We are in full swing of fundraising for our walk.  I can't believe this will be our 5th walk for JDRF, our 3rd with two Type 1s.  Every little bit we raise goes towards these innovations like the artificial pancreas that will make my children's lives so much better.  I don't know if we'll ever see a "biological cure" but strides are happening that give me hope.  And hope is really all we have.


I don't cry as often about my boys and their disease anymore but this past week got the better of me.  Everyday is such a fight and some days it is all out war.  And sometimes we feel so alone with it.  It's hard on my relationship with my husband.  It's hard on my relationships outside of our immediate family.  And it takes a toll on all of us.  The days and nights blend together because this disease doesn't rest.  We're exhausted.  Our brains are foggy.  It is so challenging to keep functioning, to keep putting one foot in front of the other, but we do.  We have to.  I look at my boys and I see bravery, courage, determination.  They are my heroes.  There is no flinching with finger sticks.  No grimacing with injections.  And don't think for a minute these things don't hurt or you get used to it, well maybe you do somewhat.  You definitely build up scar tissue on the fingers.  Anyway, I always ask afterwards and they always give me a number on the pain scale, sometimes lower but many times 5 or above.  This disease isn't for the weak.

Friday, April 15, 2016

How long do You have to Wait

Our life always seems a bit crazy.  We have had so much going on this year that it has been challenging to stay positive and on top of things.
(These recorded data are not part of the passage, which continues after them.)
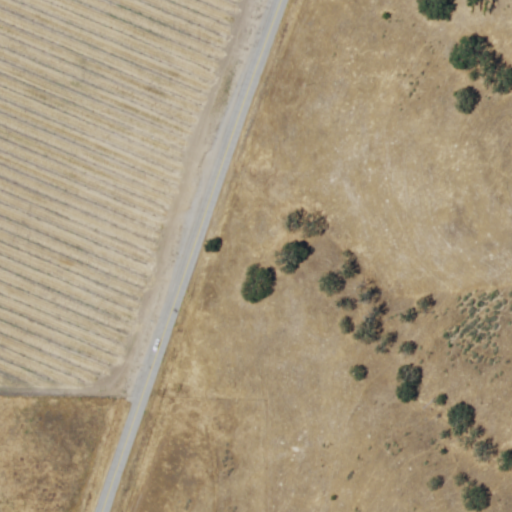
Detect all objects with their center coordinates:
crop: (80, 166)
road: (192, 256)
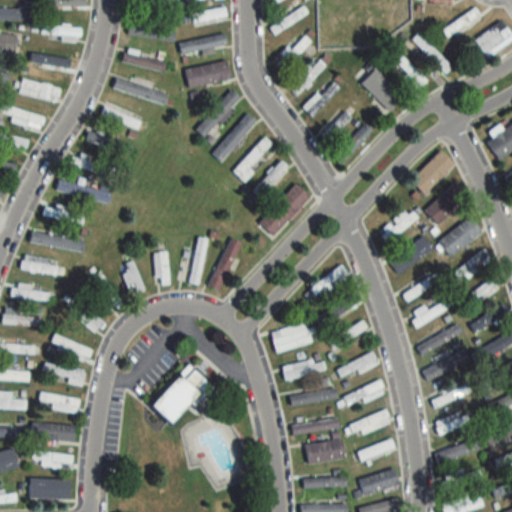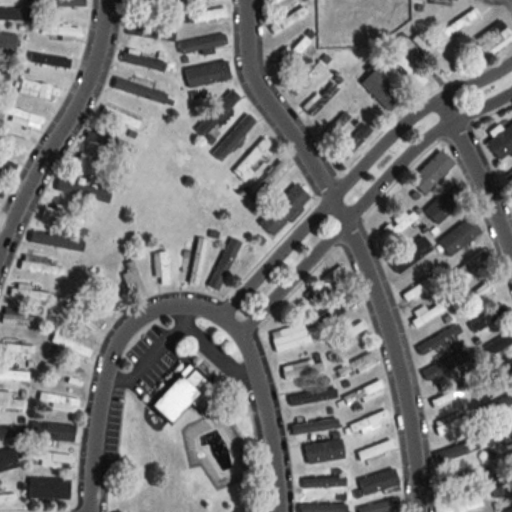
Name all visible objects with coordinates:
building: (193, 0)
building: (274, 0)
building: (148, 1)
building: (207, 14)
building: (287, 19)
building: (460, 23)
building: (60, 30)
building: (147, 32)
building: (492, 38)
building: (8, 42)
building: (202, 42)
building: (294, 48)
building: (430, 53)
building: (143, 61)
building: (407, 69)
building: (207, 74)
building: (3, 75)
building: (377, 84)
building: (39, 90)
building: (139, 90)
building: (320, 98)
building: (216, 113)
building: (22, 117)
building: (120, 117)
building: (336, 125)
road: (60, 126)
building: (233, 137)
building: (13, 141)
building: (501, 141)
building: (107, 142)
building: (351, 143)
building: (251, 158)
building: (89, 165)
building: (6, 168)
building: (431, 172)
road: (353, 175)
building: (508, 177)
road: (477, 179)
building: (267, 181)
building: (1, 192)
building: (82, 192)
road: (362, 199)
building: (444, 204)
building: (283, 210)
building: (62, 215)
building: (396, 225)
building: (458, 237)
building: (56, 242)
road: (355, 243)
building: (197, 261)
building: (224, 265)
building: (470, 266)
building: (160, 269)
building: (131, 278)
building: (328, 280)
building: (419, 287)
building: (106, 290)
building: (28, 293)
building: (335, 311)
building: (86, 317)
building: (20, 320)
building: (347, 334)
building: (289, 337)
building: (437, 339)
building: (492, 347)
building: (69, 348)
road: (108, 359)
building: (355, 365)
building: (443, 365)
building: (301, 368)
building: (62, 373)
building: (14, 375)
building: (494, 376)
building: (361, 393)
building: (179, 394)
building: (312, 396)
building: (448, 396)
building: (10, 401)
building: (57, 402)
building: (497, 405)
road: (264, 421)
building: (449, 422)
building: (367, 423)
building: (313, 426)
building: (12, 431)
building: (52, 432)
building: (498, 434)
building: (373, 450)
building: (323, 451)
building: (456, 451)
building: (52, 460)
park: (186, 461)
building: (503, 462)
building: (453, 479)
building: (323, 482)
building: (377, 482)
building: (502, 489)
building: (9, 499)
building: (458, 505)
building: (381, 506)
building: (322, 507)
building: (508, 510)
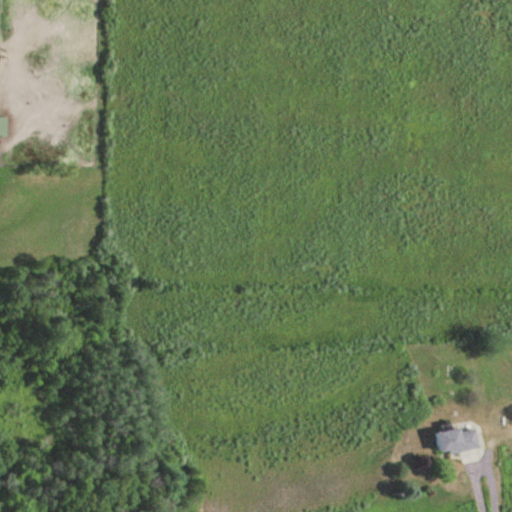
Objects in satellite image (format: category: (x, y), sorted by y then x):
building: (2, 128)
building: (455, 442)
road: (460, 504)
Besides the things I have written about, I had my own health "scare".  In January I found what I thought was a breast lump.  My family doctor referred me to a surgeon but it took until the middle of March before I could see him.  He sent me for a diagnostic mammogram and ultrasound.  It turned out the "lump" I felt was really nothing but there was a non-palpable mass elsewhere that required a biopsy.  I had my biopsy last Friday and am happy to report the mass is benign, but that waiting.....that interim between appointments and information....that was brutal.  My Mom's boyfriend of 12 years is going through colorectal cancer right now and after his surgery has found out it is worse than previously thought.  And there is so much waiting and thinking and space that it is more than challenging.
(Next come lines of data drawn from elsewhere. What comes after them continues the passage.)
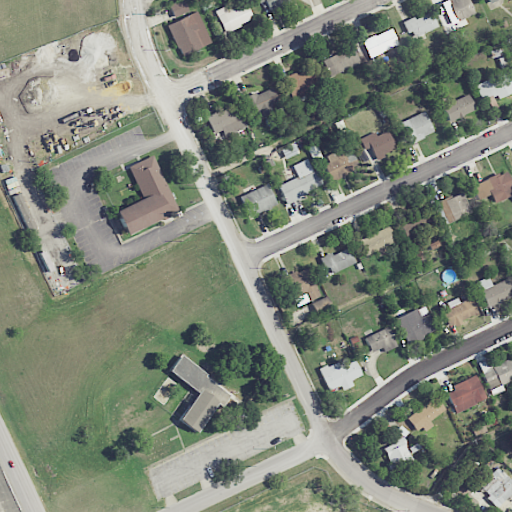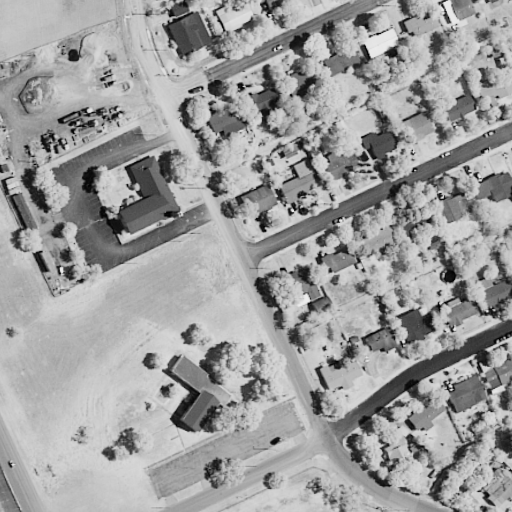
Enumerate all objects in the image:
building: (491, 0)
building: (274, 3)
building: (177, 8)
building: (457, 9)
building: (233, 15)
building: (420, 24)
building: (188, 33)
building: (379, 42)
road: (272, 50)
building: (340, 61)
building: (299, 85)
building: (494, 90)
building: (261, 102)
building: (458, 108)
building: (225, 120)
building: (416, 127)
building: (378, 144)
building: (339, 162)
road: (88, 171)
building: (299, 181)
building: (493, 187)
road: (377, 196)
building: (146, 197)
building: (146, 197)
building: (257, 200)
building: (455, 206)
building: (408, 226)
road: (164, 232)
building: (378, 241)
building: (337, 260)
road: (251, 277)
building: (301, 284)
building: (493, 291)
building: (321, 306)
building: (458, 310)
building: (415, 324)
building: (380, 340)
building: (339, 374)
building: (497, 376)
building: (198, 393)
building: (198, 394)
building: (464, 394)
building: (424, 415)
road: (349, 425)
road: (225, 448)
building: (397, 455)
road: (18, 471)
road: (205, 478)
building: (496, 487)
road: (412, 509)
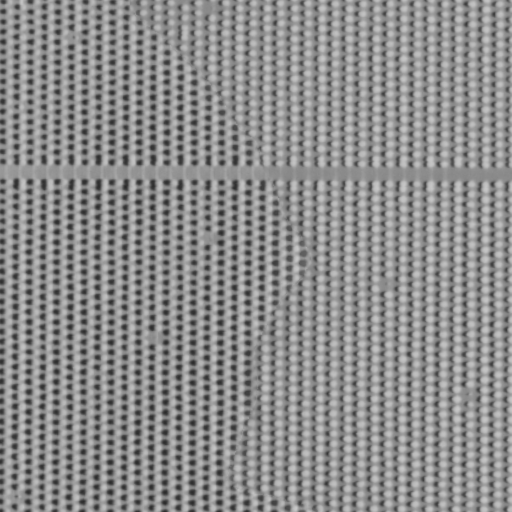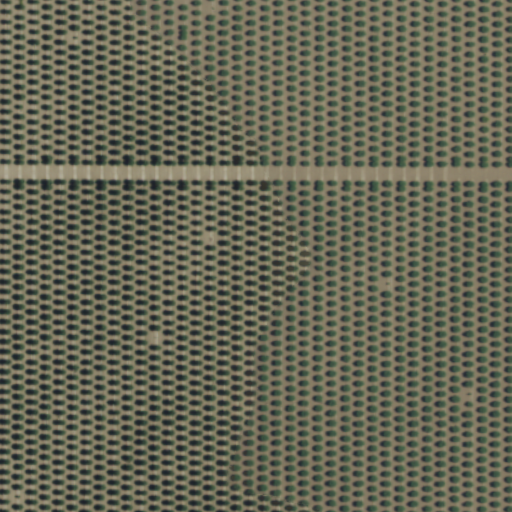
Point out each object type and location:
crop: (255, 256)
Drago started the pump this past month and that has been a whole new learning curve but is going well.  Yesterday both the boys had their lab draws and three month endo appointment.  Sugar Bear's TSH is elevated again and he has thyroid antibodies and we are once again waiting until the next appointment to do more labs.  It is just a matter of time at this point before he'll need to go on medicine for another autoimmune disease.  Good news is their HA1c's were fine and BMI's were even better.




I've gotten more involved with the research end of JDRF and even had a very bit appearance on a local TV show.  I'm constantly learning to fill up that waiting space for the cure.

There is a lot of hurry up and wait.  It's all a test of patience from a blood glucose checks that show a low and you treat and then wait, to the highs you treat and wait.  When you wait long enough you see change.  I believe the diabetes world has waited so long and is on the verge of seeing great changes.  It lets me hope while we wait.